A 40 Year Old On Your Breast

And people say he's not sexy.

          Nothing stays the same. There are no good old days. Our memory has the tendency to romanticize the past especially when you feel threatened. Life is change and fighting this is the cause of depression and anxiety. We know things have a beginning, middle and end and yet we fight every little evolution. There is no better place to prove this than in watching a child. Kids change daily. Don’t believe us? Check out a picture of your kid when they were born and look at them now.


          Lee says: When Bobby was born, he was, how do I say this and be nice, not attractive. Bobby was squishy and jaundicy and just a long, fuzzy, noodle baby. By the time he was 4 days old, he was a handsome little guy. Then he got troll-like then, shazzam, he was a cutey! His big eyes and easy personality had everyone cooing over him. Every day was a new look and even 6 years later, he still seems to change, albeit not so drastically.


          Being a parent means dealing with constant change. Some things may be subtle and others are like a kick in the gut. Like when your daughter tries to manipulate you or your child looks at you with anger when you are just keeping them safe. Ungrateful little curs! Our job as parents is truly to grieve our child everyday in one way or another.


          Your child does something cute, you laugh. You have him perform for family, they laugh. A week later, he won’t do it anymore. That spark of spontaneous joy is now gone forever. Like Ricky, who a few months ago would answer any ‘where’ questions with ‘behind you!’ For example: ‘Ricky, where’s Bobby?’ Ricky would answer, without any evidence that he was correct, ‘Behind you!’ This response would freak us out and at the same time would be so cute we would squeal with glee. Now, if you ask him where something is, he’ll answer ‘Inano’. Said quickly, it sounds like ‘I know’ but there is a slight stutter in the word to suggest a ‘na’ sound. Cute as hell but he’ll stop that soon enough.


          For those reading with little ones, these small milestones seem as if they’ll last forever. For those readers with older kids, we know the drill. One day they’ll wake up and have shed that little kid cuteness. Then you’ll lament that you missed it or thought you had more time. This is when we decide to clamp down and not let the kids grow up. You know, treat them like babies. Many parents are guilty of this one.


          Babying an older child is just a recipe for how to make an annoying child. The problem is that you are neglecting to teach them things like responsibility. So, when the time comes that they need to step up and take the reins, they are unable to. Then you become angry with them for not being mature. Why would they be? They have been praised for being babies and maturation is met with shock, fear and grief.

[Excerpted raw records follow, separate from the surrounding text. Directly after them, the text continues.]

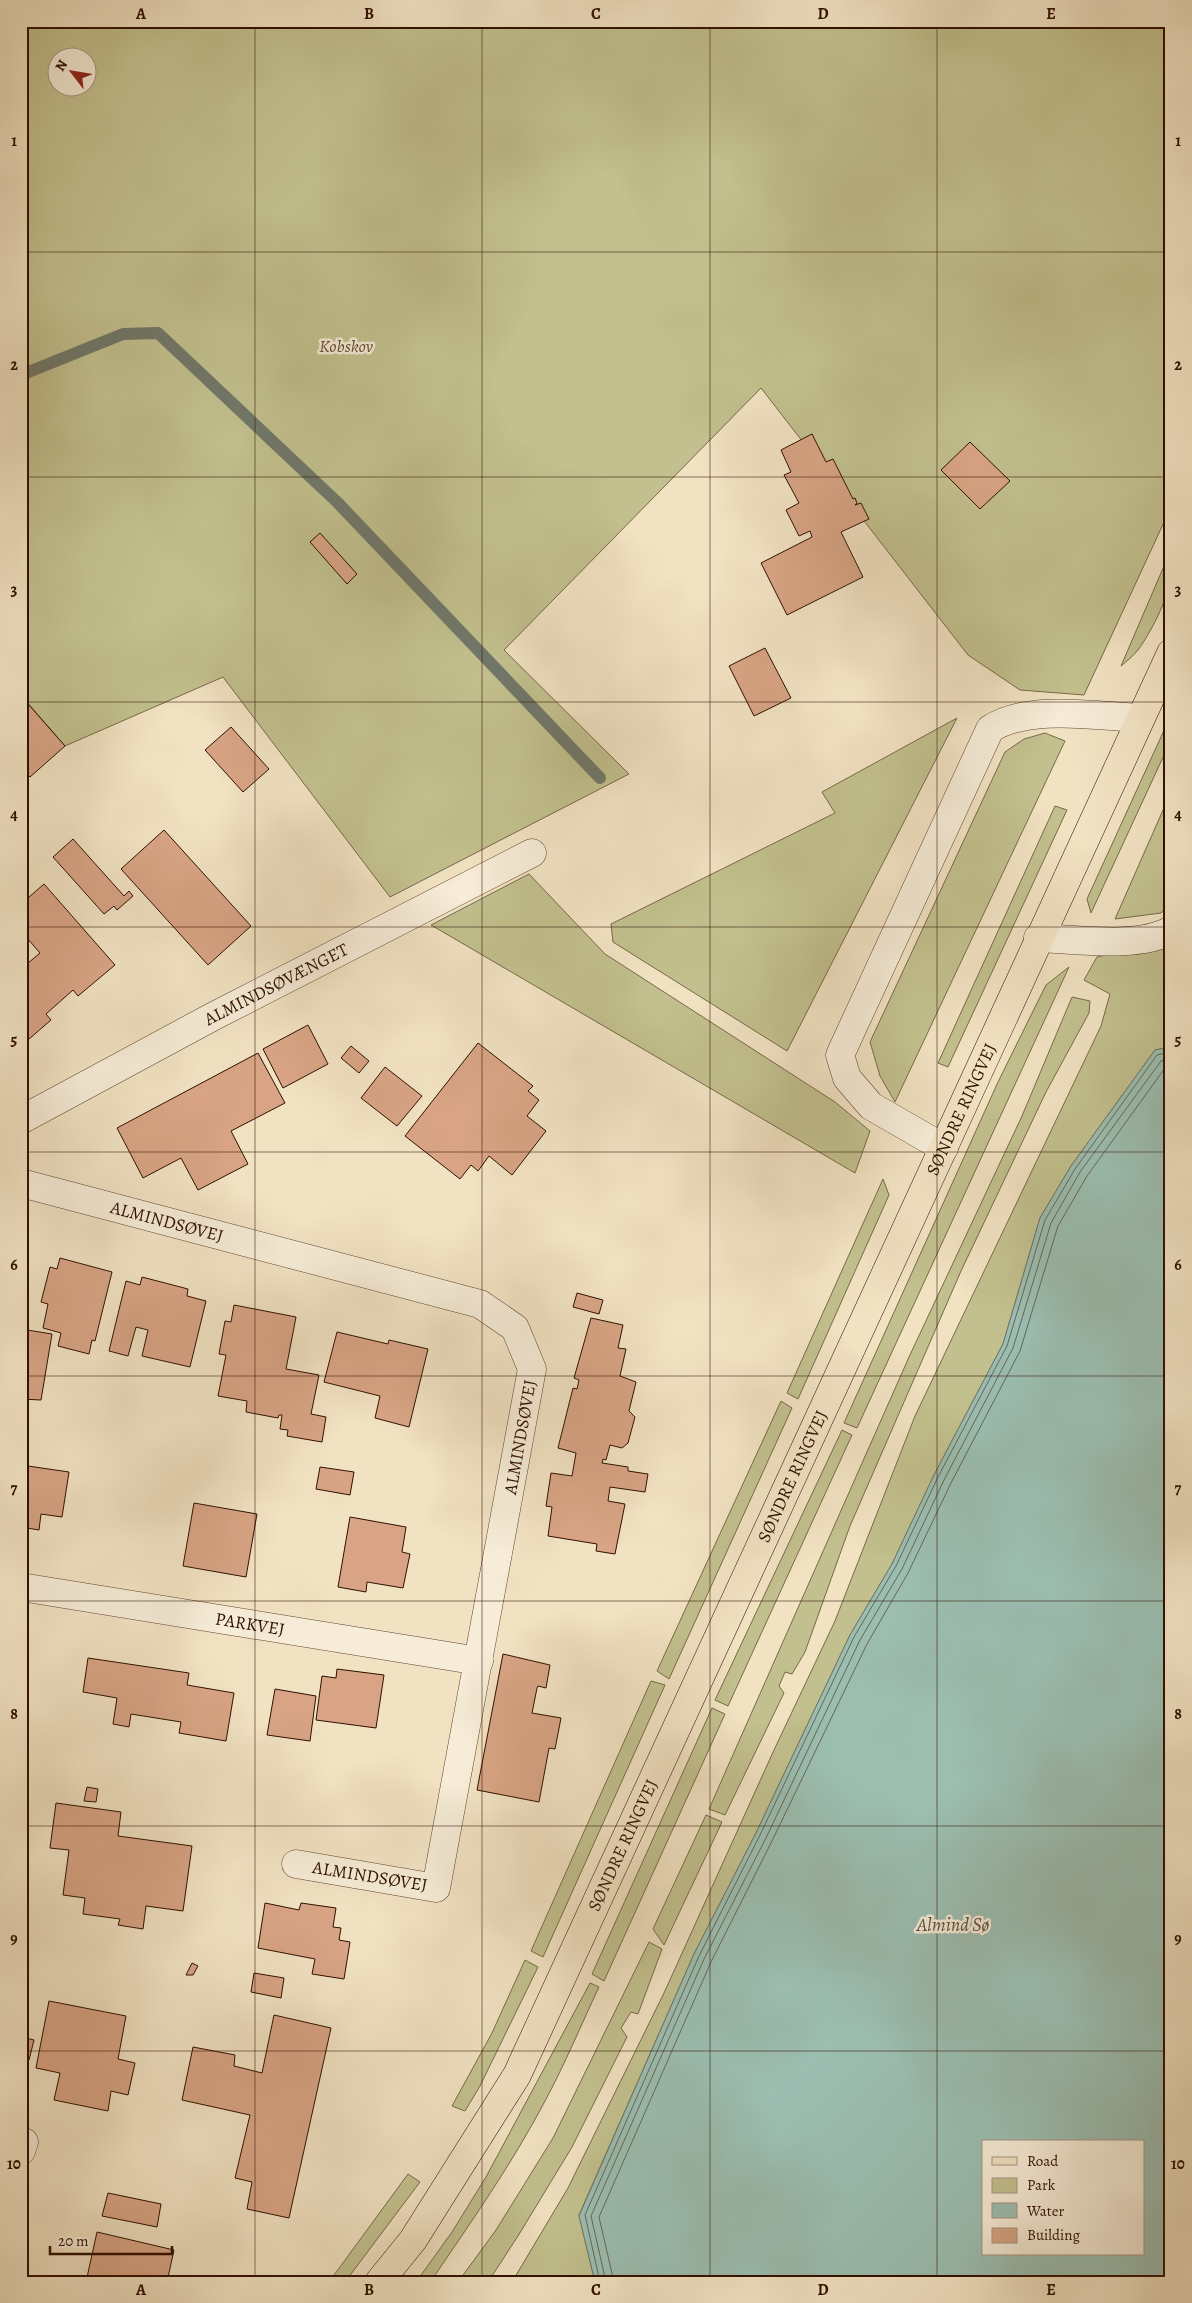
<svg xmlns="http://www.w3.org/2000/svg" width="1192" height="2303" font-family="Alegreya,serif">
<rect width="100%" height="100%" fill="#f1e2c2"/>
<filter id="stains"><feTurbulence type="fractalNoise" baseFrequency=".004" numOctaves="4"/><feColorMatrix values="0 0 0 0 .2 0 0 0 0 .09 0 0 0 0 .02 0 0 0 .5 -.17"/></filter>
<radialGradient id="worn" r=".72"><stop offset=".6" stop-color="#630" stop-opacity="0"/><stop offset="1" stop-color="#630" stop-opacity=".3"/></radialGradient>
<path fill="#c2c08e" stroke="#786847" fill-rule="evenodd" d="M21,21H1171V507L1084,695L1020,690L968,655L761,388L504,650L629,774L390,897L223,677L65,746L21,695ZM58,58H88V88H58Z
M1164,566L1171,577C1169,597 1150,634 1138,650C1133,656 1127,661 1121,666Z
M1171,715V740L1091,913L1087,899Z
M957,718L787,1051L613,942L611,924L835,813L822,792Z
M1045,733L1065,741L895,1102L880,1076L870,1042L1005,752L1024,739Z
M1171,792V904L1161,913L1115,919Z
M1055,806L1067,810L948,1067L938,1063Z
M529,874L605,954L835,1102L870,1131L855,1173L431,925Z
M1171,941V1047L1155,1050L1071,1166L1040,1218L1003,1344L934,1475L892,1564L850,1635L756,1833L694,1954L579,2215L595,2282H512L568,2188L664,1993L774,1750L835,1621L915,1416L1101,1026L1110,994L1084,980L1097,957Z
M1069,967L857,1428L844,1423L998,1082L1046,985Z
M1072,997L1090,1001L1089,1013L1046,1092L961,1271L850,1526L805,1652L792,1674L785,1672L779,1686L784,1693L725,1815L709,1809L909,1357L1022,1116Z
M883,1179L889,1195L798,1399L787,1393Z
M781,1401L792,1408L669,1679L657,1671Z
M842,1430L852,1435L728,1706L715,1700Z
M651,1681L665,1685L543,1957L531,1951Z
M712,1708L725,1714L604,1981L592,1974Z
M706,1815L722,1822L664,1945L653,1929Z
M649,1942L662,1949L638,2014L631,2012L621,2028L627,2037L572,2147L518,2236L488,2282H458L496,2230L553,2138Z
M525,1960L538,1967L480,2086L465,2111L452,2106L492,2033Z
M590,1983L599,1987C581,2025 565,2064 545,2101C512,2164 471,2222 431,2281L416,2282L452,2232L486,2177Z
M408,2174L420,2182L345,2282H329Z"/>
<path fill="#9bbeb1" stroke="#70786a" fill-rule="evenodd" d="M1171,1047V2282H595L579,2216L694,1954L756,1833L850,1635L892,1564L934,1475L1003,1344L1040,1218L1071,1166L1155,1050ZM983,2142H1143V2254H983Z"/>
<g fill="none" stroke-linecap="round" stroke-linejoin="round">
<path stroke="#656658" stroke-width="1" d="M600,2282L585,2215L699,1956L760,1835L854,1637L896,1566L938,1477L1007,1346L1045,1220L1075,1169L1157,1055L1171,1052
M606,2282L591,2216L704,1959L766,1838L860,1640L902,1569L944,1480L1013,1348L1051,1223L1080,1172L1161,1061L1171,1058
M614,2282L599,2217L711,1962L772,1841L867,1644L908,1573L951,1483L1020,1351L1058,1226L1087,1176L1165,1068L1171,1066"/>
<path stroke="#70786a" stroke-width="12" d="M21,375L123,334L158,333L337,502L600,778"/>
</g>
<path fill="#d8a485" stroke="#2f0f00" d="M812,434L826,462L833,459L853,499L855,498L857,503L855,505L861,503L869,519L841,532L863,577L787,615L761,563L812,537L810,531L799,536L786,510L799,503L784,475L791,472L781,450Z
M970,442L1010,481L980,509L941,470Z
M320,533L357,574L347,584L310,542Z
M765,648L791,698L754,716L729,666Z
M21,696L65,746L30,777L21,767Z
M231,727L269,769L243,792L205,750Z
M164,830L251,926L208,965L121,869Z
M73,839L124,896L129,891L133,896L117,910L114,906L104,914L53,857Z
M44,884L115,965L78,996L73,990L46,1014L51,1020L21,1046V969L40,953L21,931V904Z
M308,1025L328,1064L283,1088L263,1049Z
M478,1043L533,1086L528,1091L539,1100L527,1116L546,1131L512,1175L489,1156L478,1171L471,1165L460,1179L405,1136Z
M351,1046L369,1061L359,1073L341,1058Z
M258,1053L285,1103L231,1131L248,1164L198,1190L181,1158L143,1178L117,1128Z
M385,1067L422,1096L397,1126L361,1098Z
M21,1253L27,1254L21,1286Z
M60,1258L112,1272L95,1341L92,1340L89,1354L58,1346L61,1333L43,1328L48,1304L41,1302L50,1267L57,1269Z
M142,1277L188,1289L187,1296L206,1301L190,1367L142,1356L148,1330L136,1327L128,1356L109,1351L126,1281L140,1285Z
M577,1293L603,1300L599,1314L573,1307Z
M234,1305L296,1317L286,1369L319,1375L311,1414L326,1417L322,1442L287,1436L288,1430L280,1429L282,1415H279L278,1418L246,1412L247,1401L218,1396L226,1355L219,1354L225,1321L231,1322Z
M591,1318L623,1325L618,1348L626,1349L620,1376L636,1382L629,1411L635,1417L628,1443L622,1448L610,1445L606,1460L603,1459L602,1463L628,1467V1471L648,1474L645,1492L610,1487L608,1501L625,1504L615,1554L596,1551L597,1544L548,1536L552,1507L546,1506L551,1473L572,1476L576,1453L558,1448L573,1388L577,1389L579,1380L574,1378Z
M21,1329L52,1334L41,1400L21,1399Z
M337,1332L388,1344L389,1340L428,1349L409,1427L375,1418L380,1396L324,1382Z
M21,1465L69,1472L62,1517L41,1514L39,1530L21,1527Z
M320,1467L354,1472L350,1495L316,1489Z
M194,1503L257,1514L246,1577L183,1566Z
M350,1517L406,1527L402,1552L410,1554L403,1588L367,1582L366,1592L338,1587Z
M503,1654L550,1665L546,1688L538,1686L537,1688L532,1713L561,1718L555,1749L549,1748L539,1802L477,1790Z
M88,1658L189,1673L187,1685L234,1693L226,1741L179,1733L181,1722L131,1714L129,1727L113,1724L117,1698L83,1692Z
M337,1669L384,1675L376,1728L316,1720L322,1676L336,1678Z
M275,1689L316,1696L310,1741L267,1735Z
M87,1787L98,1789L96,1802L84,1801Z
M56,1803L121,1812L118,1836L192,1846L183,1911L146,1906L143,1929L118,1925L120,1919L83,1914L85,1898L63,1895L69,1850L50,1848Z
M265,1903L299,1910L301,1903L336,1908L333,1927L341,1928L339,1940L350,1942L344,1979L312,1974L315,1959L258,1948Z
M192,1963L198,1966L193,1975H186Z
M254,1973L284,1978L281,1998L251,1992Z
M49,2001L126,2016L118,2059L135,2063L128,2095L111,2091L108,2111L54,2100L60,2073L36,2068Z
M274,2015L331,2028L289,2218L247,2209L252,2182L235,2178L250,2115L182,2100L193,2047L235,2055L234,2066L262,2073Z
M21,2037L34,2040L29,2060L21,2059Z
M108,2193L161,2204L157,2227L102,2216Z
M97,2232L174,2250L167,2282H86Z"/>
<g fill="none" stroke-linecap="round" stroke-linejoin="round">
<defs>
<g id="minor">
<path d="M1038,938C1075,939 1139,949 1171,930"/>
<path id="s1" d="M21,1120L214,1016L532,853"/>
<path d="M944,1148L871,1106L847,1078L840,1055L990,729C1029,704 1095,716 1140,718"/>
<path id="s2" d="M21,1183L480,1304L515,1328L532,1369L436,1888L296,1864"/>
<path id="s3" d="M21,1587L479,1661"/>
<path d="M21,2151L24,2142"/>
</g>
<g id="major">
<path id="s4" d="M379,2282L413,2240L517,2075L1171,653"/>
</g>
</defs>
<use href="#minor" stroke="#604430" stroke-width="29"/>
<use href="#major" stroke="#2f0f00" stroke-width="29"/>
<use href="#minor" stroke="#f6ecd7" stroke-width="28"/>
<use href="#major" stroke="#f1e2c2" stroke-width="28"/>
</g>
<path fill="none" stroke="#2f0f00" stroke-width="1" stroke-opacity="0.55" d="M255,21V2282M482,21V2282M710,21V2282M937,21V2282M21,252H1171M21,477H1171M21,702H1171M21,927H1171M21,1152H1171M21,1376H1171M21,1601H1171M21,1826H1171M21,2051H1171"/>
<g text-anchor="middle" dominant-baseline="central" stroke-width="5" stroke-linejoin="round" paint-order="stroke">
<g font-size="18" font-style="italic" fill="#624d32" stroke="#f6ecd7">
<text x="346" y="346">Kobskov</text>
</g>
<g font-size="18" fill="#2f0f00" stroke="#f6ecd7">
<text stroke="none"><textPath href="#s1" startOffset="289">ALMINDSØVÆNGET</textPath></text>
<text stroke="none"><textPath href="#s4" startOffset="1312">SØNDRE RINGVEJ</textPath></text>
<text stroke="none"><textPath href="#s2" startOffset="151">ALMINDSØVEJ</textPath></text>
<text transform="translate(520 1437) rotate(-80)">ALMINDSØVEJ</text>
<text stroke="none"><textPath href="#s4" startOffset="908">SØNDRE RINGVEJ</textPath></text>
<text stroke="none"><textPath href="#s3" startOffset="232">PARKVEJ</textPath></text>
<text stroke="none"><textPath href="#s4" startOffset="502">SØNDRE RINGVEJ</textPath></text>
<text transform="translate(370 1876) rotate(9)">ALMINDSØVEJ</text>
</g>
<g font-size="19" font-style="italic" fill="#554c3e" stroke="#f6ecd7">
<text x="953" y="1925">Almind Sø</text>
</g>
</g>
<rect width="1192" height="2303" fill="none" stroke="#f1e2c2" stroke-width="55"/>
<rect x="982" y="2140" width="162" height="115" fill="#f6ecd7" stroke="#a69481"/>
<rect x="992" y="2157" width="25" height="8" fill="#f1e2c2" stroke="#a69481"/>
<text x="1027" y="2166" font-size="15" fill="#2f0f00">Road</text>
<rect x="992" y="2178" width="25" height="15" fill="#c2c08e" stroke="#a69481"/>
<text x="1027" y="2190" font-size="15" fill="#2f0f00">Park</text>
<rect x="992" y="2203" width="25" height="15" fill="#9bbeb1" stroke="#a69481"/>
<text x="1027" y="2216" font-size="15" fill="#2f0f00">Water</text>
<rect x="992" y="2228" width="25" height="15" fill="#d8a485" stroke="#a69481"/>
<text x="1027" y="2240" font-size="15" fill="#2f0f00">Building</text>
<g transform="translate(72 72) rotate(301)"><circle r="24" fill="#f6ecd7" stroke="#a69481"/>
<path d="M0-4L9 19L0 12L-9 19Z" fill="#8f2418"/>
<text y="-8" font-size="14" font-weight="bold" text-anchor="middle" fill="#2f0f00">N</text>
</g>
<path d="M50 2246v8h122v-8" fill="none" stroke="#2f0f00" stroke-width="2.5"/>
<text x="58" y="2246" font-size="15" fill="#2f0f00" stroke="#f6ecd7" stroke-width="4" paint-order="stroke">20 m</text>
<rect x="28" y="28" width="1136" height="2248" fill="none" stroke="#2f0f00" stroke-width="2"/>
<g font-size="16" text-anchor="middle" font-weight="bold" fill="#2f0f00">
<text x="141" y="19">A</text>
<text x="369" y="19">B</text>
<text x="596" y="19">C</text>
<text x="823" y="19">D</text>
<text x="1051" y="19">E</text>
<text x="14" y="146">1</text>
<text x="1178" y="146">1</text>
<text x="14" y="370">2</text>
<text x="1178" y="370">2</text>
<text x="14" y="595">3</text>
<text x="1178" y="595">3</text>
<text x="14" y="820">4</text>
<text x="1178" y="820">4</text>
<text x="14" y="1045">5</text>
<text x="1178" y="1045">5</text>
<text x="14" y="1270">6</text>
<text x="1178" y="1270">6</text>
<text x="14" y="1494">7</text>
<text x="1178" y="1494">7</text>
<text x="14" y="1719">8</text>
<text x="1178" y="1719">8</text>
<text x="14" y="1944">9</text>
<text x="1178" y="1944">9</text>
<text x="14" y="2169">10</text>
<text x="1178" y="2169">10</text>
<text x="141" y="2295">A</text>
<text x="369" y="2295">B</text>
<text x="596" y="2295">C</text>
<text x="823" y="2295">D</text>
<text x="1051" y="2295">E</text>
</g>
<rect width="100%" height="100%" filter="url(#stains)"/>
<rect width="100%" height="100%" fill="url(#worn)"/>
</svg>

          So what am I saying? I have no idea. Oh yeah, model appropriate behavior to them, don’t baby them, don’t expect them to be able to do something you have avoided teaching them to keep them babied and finally, stop babying them. Let them change. Let them develop. Remember you are raising them for the world and not as your play things. Unless, of course, you want to be burping them when they’re in their 30s.


           Paul says: I really have to start accepting the changes in my kids. With our daughter looking at colleges, it is getting harder and harder to visualize my little wiggly-eyed baby with the giant forehead. OK, her eyes still wiggle but the bangs cover her forehead very nicely. It’s funny but acknowledging the changes in my children is really accepting that I am changing. Father to a baby is very different then dad to a teen. Very different. Very very different.  And, of course, father may get the addendum of father-in-law. And daddy gives way to granddaddy.

          I just stopped breathing. I think I’ll go back to babying my kids.